Except it’s not quite Magee’s voice. It’s a synthetic voice clone generated by artificial intelligence.

As video game worlds get more expansive, some game studios are experimenting with AI tools to give voice to a potentially unlimited number of characters and conversations. It also saves time and money on the “vocal scratch” recordings game developers use as placeholders to test scenes and scripts.

The response from professional actors has been mixed. Some fear that AI voices could replace all but the most famous human actors if big studios have their way. Others, like Magee, have been willing to give it a try if they’re fairly compensated and their voices aren’t misused.

“I hadn’t really anticipated AI voices to be my break into the industry, but, alas, I was offered paid voice work, and I was grateful for any experience I could get at the time,” said Magee, who grew up in Northern Ireland and has previously worked as a craft brewery manager, delivery driver and farmer.

He now specializes in voicing a diverse range of characters from the British Isles, turning what he used to consider a party trick into a rewarding career.

AI voice clones don’t have the best reputation, in part because they’ve been misused to create convincing deepfakes of real people — from U.S. President Joe Biden to the late Anthony Bourdain — saying things they never said. Some early attempts by independent developers to add them to video games have also been poorly received, both by gamers and actors — not all of whom consented to having their voices used in that way.
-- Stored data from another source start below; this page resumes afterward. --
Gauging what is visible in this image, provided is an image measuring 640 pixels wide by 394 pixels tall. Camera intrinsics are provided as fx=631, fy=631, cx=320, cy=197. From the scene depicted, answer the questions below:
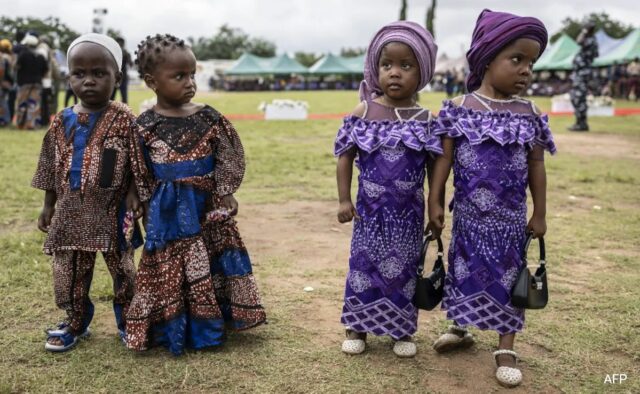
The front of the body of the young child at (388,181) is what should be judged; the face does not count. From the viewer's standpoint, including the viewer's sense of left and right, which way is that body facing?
facing the viewer

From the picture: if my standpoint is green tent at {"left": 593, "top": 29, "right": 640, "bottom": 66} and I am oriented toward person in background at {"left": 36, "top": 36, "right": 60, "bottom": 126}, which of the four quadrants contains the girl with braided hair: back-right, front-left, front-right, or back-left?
front-left

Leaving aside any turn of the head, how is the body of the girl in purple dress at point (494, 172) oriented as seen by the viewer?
toward the camera

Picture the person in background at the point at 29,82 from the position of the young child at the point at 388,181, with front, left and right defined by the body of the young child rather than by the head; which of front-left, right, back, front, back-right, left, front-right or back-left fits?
back-right

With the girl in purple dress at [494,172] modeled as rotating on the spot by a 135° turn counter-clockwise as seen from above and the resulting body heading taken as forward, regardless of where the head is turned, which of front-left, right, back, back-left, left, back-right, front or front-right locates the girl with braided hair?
back-left

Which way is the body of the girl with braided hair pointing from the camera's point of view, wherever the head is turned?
toward the camera

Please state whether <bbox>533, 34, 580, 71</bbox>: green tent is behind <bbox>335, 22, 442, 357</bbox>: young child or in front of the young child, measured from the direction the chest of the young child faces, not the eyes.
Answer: behind

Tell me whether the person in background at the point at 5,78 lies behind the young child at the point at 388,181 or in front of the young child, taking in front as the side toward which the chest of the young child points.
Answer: behind

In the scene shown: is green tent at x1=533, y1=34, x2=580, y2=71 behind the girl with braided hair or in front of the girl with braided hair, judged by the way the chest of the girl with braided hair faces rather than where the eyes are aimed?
behind

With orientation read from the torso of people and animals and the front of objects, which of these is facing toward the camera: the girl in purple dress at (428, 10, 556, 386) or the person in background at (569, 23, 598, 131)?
the girl in purple dress

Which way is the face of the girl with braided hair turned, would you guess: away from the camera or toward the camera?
toward the camera

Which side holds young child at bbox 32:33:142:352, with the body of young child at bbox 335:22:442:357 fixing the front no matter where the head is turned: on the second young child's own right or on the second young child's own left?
on the second young child's own right
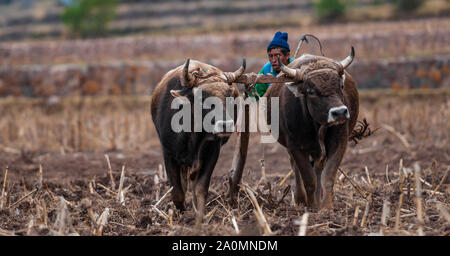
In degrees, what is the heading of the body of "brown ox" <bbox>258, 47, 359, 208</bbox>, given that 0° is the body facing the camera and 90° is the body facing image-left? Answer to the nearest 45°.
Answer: approximately 0°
Most of the big studios haven’t yet employed AI voices in a noticeable way and are still in ongoing negotiations on how to use them with Hollywood’s actors union, which also represents game performers. Concerns about how movie studios will use AI helped fuel last year’s strikes by the Screen Actors Guild-American Federation of Television and Radio Artists but when it comes to game studios, the union is showing signs that a deal is likely.

Sarah Elmaleh, who has played the Cube Queen in Fortnite and numerous other high-profile roles in blockbuster and indie games, said she has “always been one of the more conservative voices” on AI-generated voices but now considers herself more agnostic.

“We’ve seen some uses where the (game developer’s) interest was a shortcut that was exploitative and was not done in consultation with the actor,” said Elmaleh, who chairs SAG-AFTRA’s negotiating committee for interactive media.

But in other cases, she said, the role of an AI voice is often invisible and used to clean up a recording in the later stages of production, or to make a character sound older or younger at a different stage of their virtual life.

“There are use cases that I would consider with the right developer, or that I simply feel that the developer should have the right to offer to an actor, and then an actor should have the right to consider that it can be done safely and fairly without exploiting them,” Elmaleh said.

SAG-AFTRA has already made a deal with one AI voice company, Replica Studios, announced last month at the CES gadget show in Las Vegas. The agreement — which SAG-AFTRA President Fran Drescher described as “a great example of AI being done right” — enables major studios to work with unionized actors to create and license a digital replica of their voice. It sets terms that also allow performers to opt out of having their voices used in perpetuity.